Sandra Cervik springt uns da lächelnd zur Seite: „Juergen und Maria bringen etwas mit, was man nicht spielen kann – dass sie ein echtes Paar sind.“ Sie selber freut sich auf ihren Rollenwechsel in die Regie: „Ich glaube, man hat mehr Geduld, wenn man selber Schauspielerin ist, und ich finde es schön, dass ich diejenige sein darf, die die Geschichten erzählt, die ich gerne erzählen möchte. Die die Ästhetik mit der Bühnenbildnerin auswählt. Das finde ich schön.“

Zur Person: Juergen Maurer

ist einer der erfolgreichsten Film- und Seriendarsteller des deutschsprachigen Raums. Viele Jahre war er Ensemblemitglied am Burgtheater, bis er von Matthias Hartmann unsanft hinauskomplimentiert wurde.

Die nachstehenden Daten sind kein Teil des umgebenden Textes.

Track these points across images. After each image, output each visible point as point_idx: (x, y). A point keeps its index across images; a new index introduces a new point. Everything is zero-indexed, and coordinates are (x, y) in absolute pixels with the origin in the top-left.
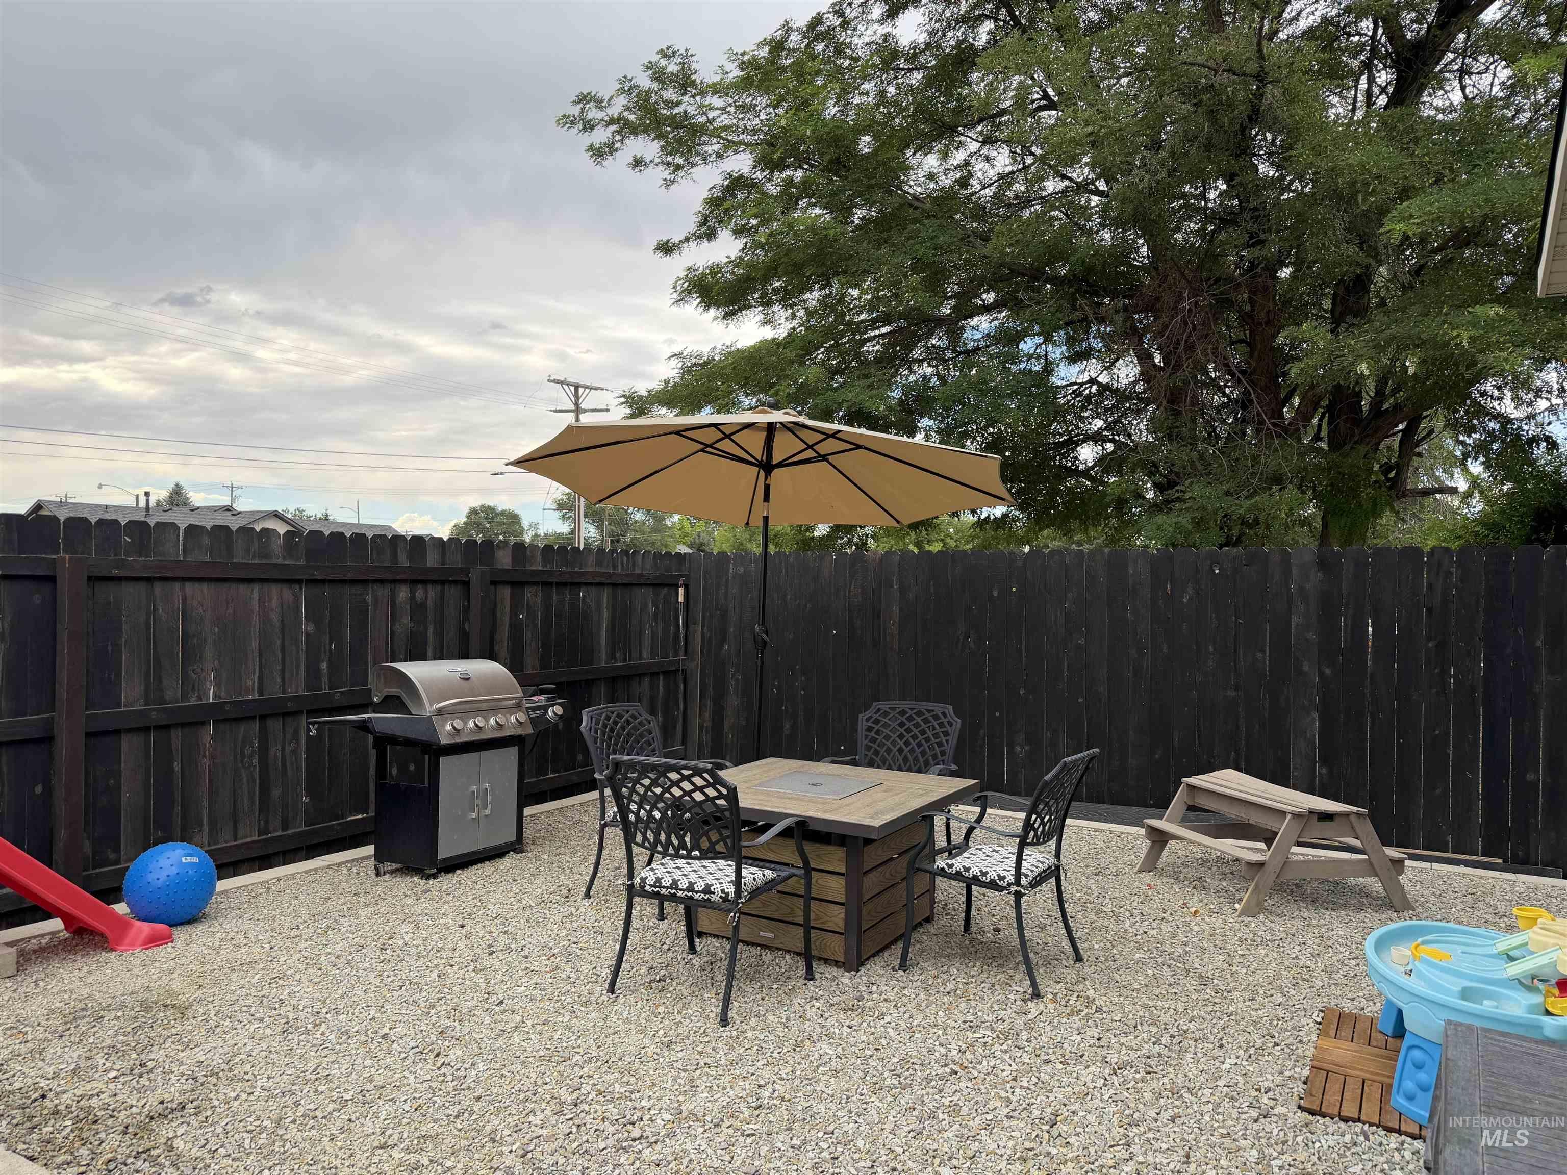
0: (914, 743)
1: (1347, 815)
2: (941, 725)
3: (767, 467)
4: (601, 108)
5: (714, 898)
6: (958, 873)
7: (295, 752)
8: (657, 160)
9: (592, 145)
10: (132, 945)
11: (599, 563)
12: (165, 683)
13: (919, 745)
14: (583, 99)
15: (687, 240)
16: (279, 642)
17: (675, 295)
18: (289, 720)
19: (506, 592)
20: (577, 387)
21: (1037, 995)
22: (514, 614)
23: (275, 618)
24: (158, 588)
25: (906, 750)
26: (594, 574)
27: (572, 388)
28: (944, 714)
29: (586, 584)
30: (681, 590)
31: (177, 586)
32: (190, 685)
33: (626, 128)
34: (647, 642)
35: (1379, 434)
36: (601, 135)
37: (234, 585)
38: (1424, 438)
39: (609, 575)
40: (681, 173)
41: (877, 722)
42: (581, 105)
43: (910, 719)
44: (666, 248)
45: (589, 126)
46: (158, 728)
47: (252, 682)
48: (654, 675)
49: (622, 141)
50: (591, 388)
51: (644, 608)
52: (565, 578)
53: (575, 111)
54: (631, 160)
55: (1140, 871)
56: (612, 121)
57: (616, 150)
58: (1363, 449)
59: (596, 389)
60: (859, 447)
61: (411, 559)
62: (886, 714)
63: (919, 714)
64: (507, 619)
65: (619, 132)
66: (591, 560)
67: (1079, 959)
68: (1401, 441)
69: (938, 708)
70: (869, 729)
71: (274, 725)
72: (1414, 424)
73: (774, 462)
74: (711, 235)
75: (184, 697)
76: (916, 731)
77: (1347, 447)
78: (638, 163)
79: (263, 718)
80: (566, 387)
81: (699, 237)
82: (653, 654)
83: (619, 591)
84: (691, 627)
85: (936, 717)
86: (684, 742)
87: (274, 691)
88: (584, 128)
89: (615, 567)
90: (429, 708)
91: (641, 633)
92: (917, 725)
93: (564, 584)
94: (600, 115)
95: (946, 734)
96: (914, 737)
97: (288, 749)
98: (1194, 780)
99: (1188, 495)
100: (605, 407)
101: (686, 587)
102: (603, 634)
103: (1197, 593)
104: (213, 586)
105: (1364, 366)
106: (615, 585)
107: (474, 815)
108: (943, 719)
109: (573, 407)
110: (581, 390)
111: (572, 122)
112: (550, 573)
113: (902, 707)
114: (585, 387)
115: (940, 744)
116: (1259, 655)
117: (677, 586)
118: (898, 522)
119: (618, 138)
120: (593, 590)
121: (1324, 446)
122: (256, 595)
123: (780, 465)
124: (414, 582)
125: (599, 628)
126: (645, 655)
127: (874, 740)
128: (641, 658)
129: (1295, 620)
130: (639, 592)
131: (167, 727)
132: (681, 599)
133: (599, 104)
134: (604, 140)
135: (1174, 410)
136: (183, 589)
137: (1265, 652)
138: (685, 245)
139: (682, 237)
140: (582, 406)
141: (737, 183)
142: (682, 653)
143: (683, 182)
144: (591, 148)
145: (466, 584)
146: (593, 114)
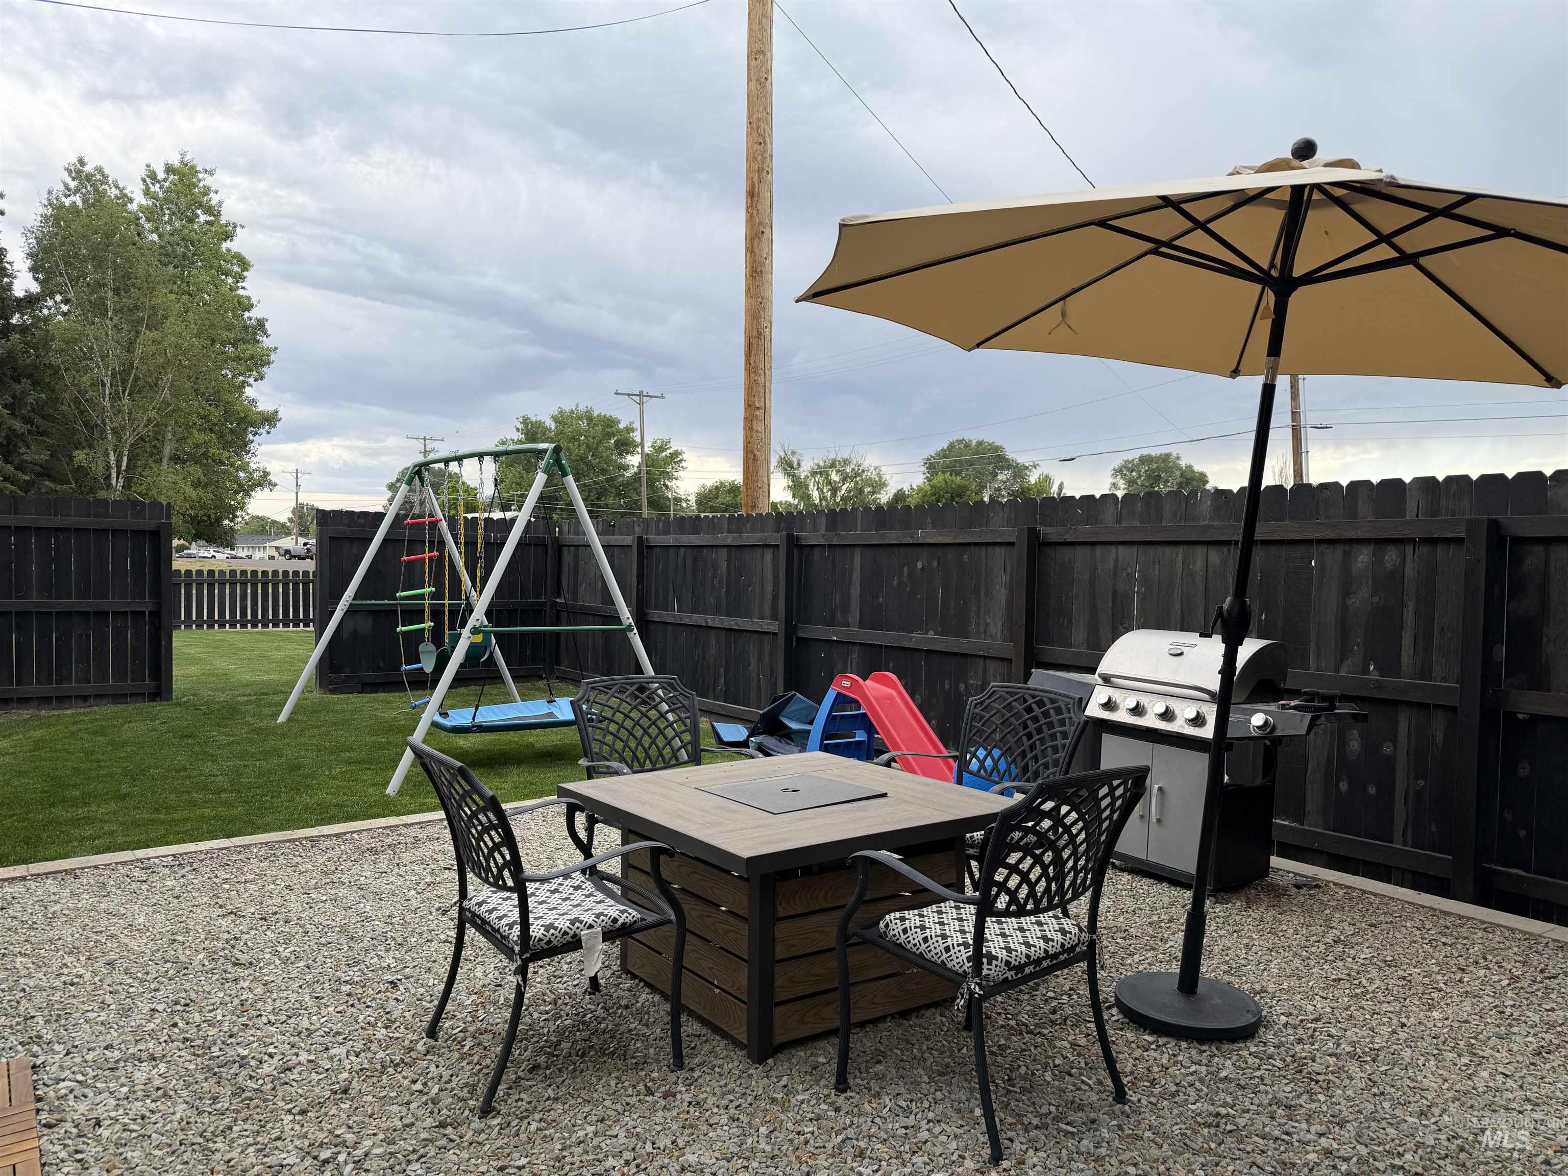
3: (1281, 283)
16: (1202, 608)
23: (1199, 581)
24: (1098, 550)
73: (1296, 273)
104: (1141, 548)
122: (1180, 557)
123: (1310, 278)
136: (1117, 549)
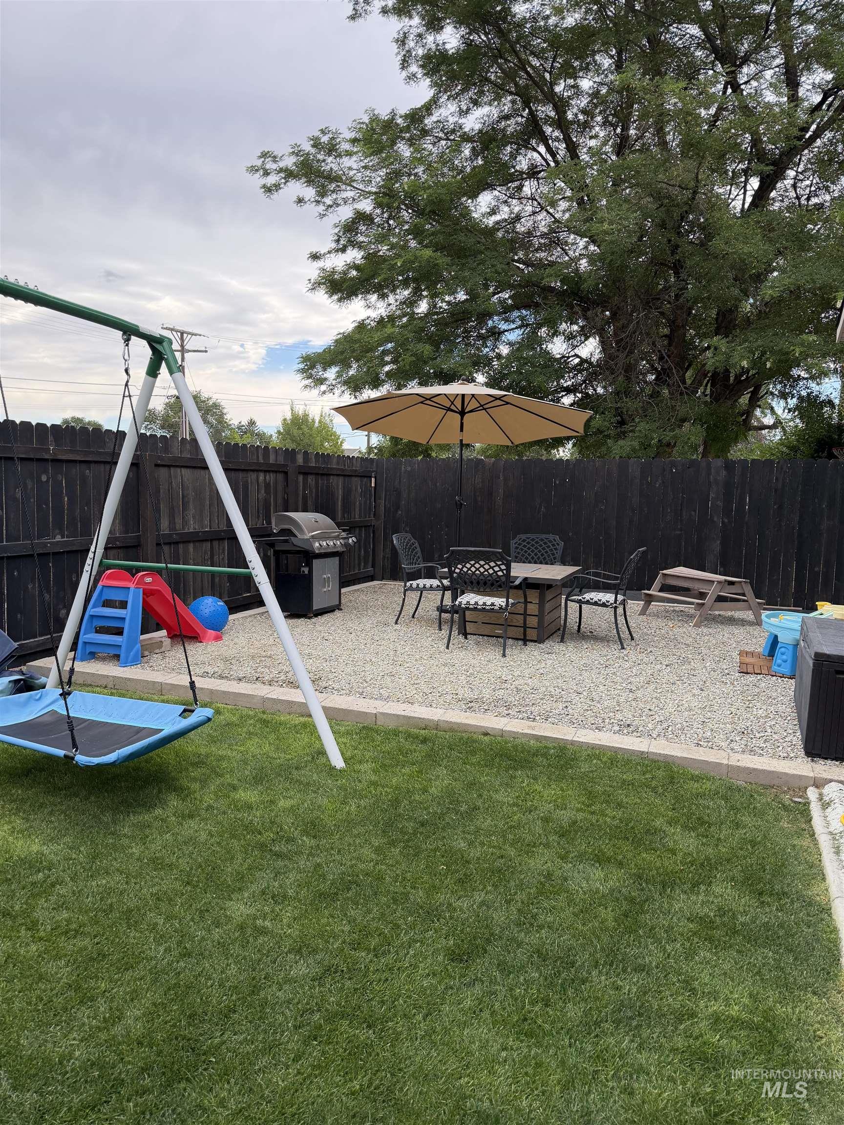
0: (539, 554)
1: (741, 582)
2: (553, 545)
3: (462, 413)
4: (275, 161)
5: (496, 608)
6: (588, 601)
7: (223, 559)
8: (313, 199)
9: (264, 185)
10: (209, 640)
11: (338, 463)
12: (176, 520)
13: (542, 555)
14: (264, 155)
15: (329, 252)
17: (310, 286)
18: (221, 542)
19: (301, 478)
20: (182, 334)
21: (623, 648)
22: (304, 490)
24: (172, 470)
25: (536, 558)
26: (338, 469)
27: (179, 334)
28: (554, 540)
29: (333, 475)
30: (373, 480)
31: (179, 470)
32: (185, 522)
33: (289, 175)
34: (357, 510)
35: (740, 394)
36: (272, 180)
37: (199, 470)
38: (762, 397)
39: (343, 470)
40: (330, 210)
41: (520, 544)
42: (263, 159)
43: (537, 542)
44: (315, 257)
45: (266, 173)
46: (174, 543)
47: (207, 522)
48: (360, 527)
49: (285, 184)
50: (193, 334)
51: (356, 489)
52: (325, 471)
53: (259, 163)
54: (295, 199)
55: (639, 615)
56: (281, 170)
57: (280, 188)
58: (730, 403)
59: (196, 335)
60: (508, 403)
61: (264, 459)
62: (524, 541)
63: (542, 540)
64: (301, 493)
65: (285, 178)
66: (335, 461)
67: (632, 639)
68: (750, 398)
69: (551, 537)
70: (517, 548)
71: (216, 543)
72: (757, 388)
74: (343, 250)
75: (183, 528)
76: (540, 548)
77: (721, 401)
78: (300, 201)
79: (211, 540)
80: (174, 333)
81: (337, 251)
82: (360, 516)
83: (347, 479)
84: (378, 501)
85: (550, 541)
86: (373, 566)
87: (215, 528)
88: (264, 175)
89: (345, 465)
90: (308, 535)
91: (355, 503)
92: (541, 546)
93: (323, 475)
94: (275, 166)
95: (556, 549)
96: (540, 551)
97: (221, 557)
98: (665, 572)
99: (637, 429)
100: (204, 349)
101: (375, 478)
102: (340, 503)
103: (663, 482)
105: (745, 362)
106: (344, 476)
107: (325, 590)
108: (554, 542)
109: (179, 348)
110: (185, 335)
111: (257, 170)
112: (319, 468)
113: (532, 537)
114: (188, 333)
115: (553, 554)
116: (693, 513)
117: (371, 477)
118: (512, 443)
119: (283, 181)
120: (335, 478)
121: (708, 399)
124: (265, 471)
125: (338, 499)
126: (357, 516)
127: (519, 553)
128: (355, 518)
129: (712, 495)
130: (354, 479)
131: (177, 543)
132: (373, 485)
133: (275, 159)
134: (274, 182)
135: (627, 376)
137: (695, 511)
138: (328, 255)
139: (326, 251)
140: (186, 347)
141: (361, 217)
142: (372, 515)
143: (331, 215)
144: (264, 186)
145: (286, 473)
146: (270, 165)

Er sagt: „Ich liebe das Theater, den Probenprozess. Ich habe das sehr vermisst.“ Maurer und Köstlinger sind seit vielen Jahren ein Paar.

Zur Person: Maria Köstlinger

ist eine fixe Theatergröße in der Josefstadt und seit 2023 auch Kammerschauspielerin. Wie Juergen Maurer ist sie auch eine erfolgreiche und beliebte Serien- und Filmschauspielerin. Sie sagt: „Als Eltern will man ein glückliches Kind. Wurscht, wie.“ Maurer und Köstlinger haben jeweils eine Tochter aus früheren Beziehungen. Beide sind im Theater- beziehungsweise im Musicalbereich tätig.